» **Excerpt to read**:
The Invention of the Atomic Bomb


Prior to the invention of the Atomic Bomb in 1945, the United States had been involved in World War II. The research and ideas for the splitting of an atom, along with the idea for this destructive bomb had been bouncing around scientist minds for the past decade.

The start of the idea for the atomic bomb began in 1934, when Enrico Fermi, who was Italian, but working on in the United States at the time, invented an apparatus that produced the first ever atomic chain reactions.
He had been working with radioactive nuclei, but the results he achieved were hard to explain. It wasn't until five years later, when he heard that Germany had achieved nuclear fission using uranium, that he understood that he had split the uranium atom.

About ten years ealier, Albert Einstein had come up with the equation E=MC2. This equation was a key player in the invention and the understanding of how the atomic bomb would work. It helped the other scientists understand how energy itself worked in the atomic bomb once they understood that energy = mass times the speed of light squared. This paved the way for one of the greatest destructive inventions in history.

By 1940, the first blue print for the atomic bomb was created by two refugee German scientists in Britain. Their names were Professor Rudolph Peierls and Otto Frisch, of Birmingham University. Soon after, Americans and the British were working on further research in order to create the actual atomic bomb. By this point the Americans had entered World War II.

Once the war had started, President Franklin D. Roosevelt started a joint effort between the Americans and British. This effort was a top-secret project and named the "Manhattan Project" and known only to a small number of politicians and scientist, (not even President Harry Truman knew about the project. He learned of it from the Secretary of War Henry Stimson on April 25, 1945 after he became a president, but not while he was vice president.)

The top secret operation took place in an isolated location in Los Almos, New Mexico by Military General Leslie R. Groves who chose, theoretical physicist, Robert Oppenheimer as the project's scientific director. There were many difficulties that accompanied the project, including the $2 billion USD that was spent on the project as well as the pressure to maintain secrecy.


On July 16, 1945, the U.S. dropped the first ever atomic bomb in the desert of New Mexico as a test run.

Only one month later the two devastating bombs were dropped on Japan, each weighing 20kilotons. Soon after the two bombs were dropped on Nagasaki and Hiroshima, the U.S. ended World War II in hopes to return to a more peaceful world than had been the case for the last several years. This invention and destruction is what started the 30+ years of the Cold War along with the Arms Race.

» **Entries provided**:
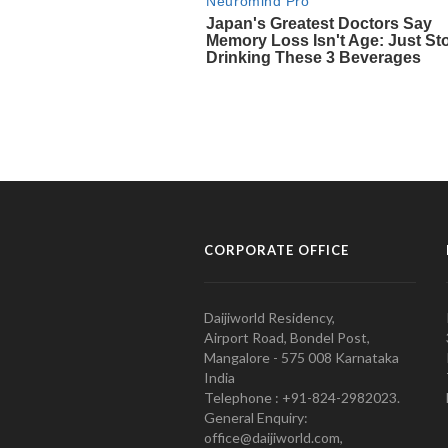
CORPORATE OFFICE
Daijiworld Residency,
Airport Road, Bondel Post,
Mangalore - 575 008 Karnataka
India
Telephone : +91-824-2982023.
General Enquiry:
office@daijiworld.com,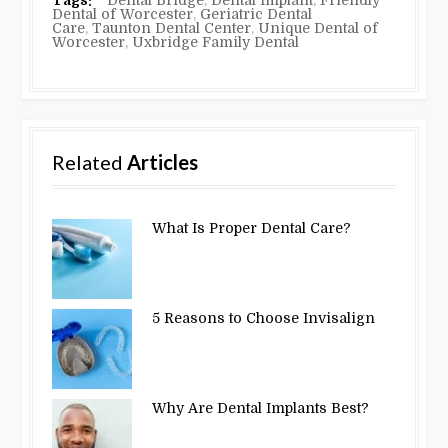
Dental of Worcester
,
Geriatric Dental
Care
,
Taunton Dental Center
,
Unique Dental of
Worcester
,
Uxbridge Family Dental
Related
Articles
What Is Proper Dental Care?
5 Reasons to Choose Invisalign
Why Are Dental Implants Best?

» **What to do**:
A – According to the atomic bomb page, whom did General Leslie R. Groves choose as the project's scientific director?
B – For each statement, say whether it agrees with the atomic bomb page and quote the words that decide it: (i) The first blueprint for the atomic bomb was created by two refugee German scientists in Britain. (ii) Harry Truman knew about the Manhattan Project while he was vice president. (iii) The first atomic bomb test took place in the desert of New Mexico.
C – Reproduce the atomic bomb page word for word, beginning at the words "The top secret" and stopping after "the Arms Race.".
The entries have no connection to the atomic bomb page.

» **Responses to the exercise**:
A – He chose theoretical physicist Robert Oppenheimer.

B –
(i) Yes: "By 1940, the first blue print for the atomic bomb was created by two refugee German scientists in Britain."
(ii) No: "He learned of it from the Secretary of War Henry Stimson on April 25, 1945 after he became a president, but not while he was vice president."
(iii) Yes: "On July 16, 1945, the U.S. dropped the first ever atomic bomb in the desert of New Mexico as a test run."

C –
The top secret operation took place in an isolated location in Los Almos, New Mexico by Military General Leslie R. Groves who chose, theoretical physicist, Robert Oppenheimer as the project's scientific director. There were many difficulties that accompanied the project, including the $2 billion USD that was spent on the project as well as the pressure to maintain secrecy.


On July 16, 1945, the U.S. dropped the first ever atomic bomb in the desert of New Mexico as a test run.

Only one month later the two devastating bombs were dropped on Japan, each weighing 20kilotons. Soon after the two bombs were dropped on Nagasaki and Hiroshima, the U.S. ended World War II in hopes to return to a more peaceful world than had been the case for the last several years. This invention and destruction is what started the 30+ years of the Cold War along with the Arms Race.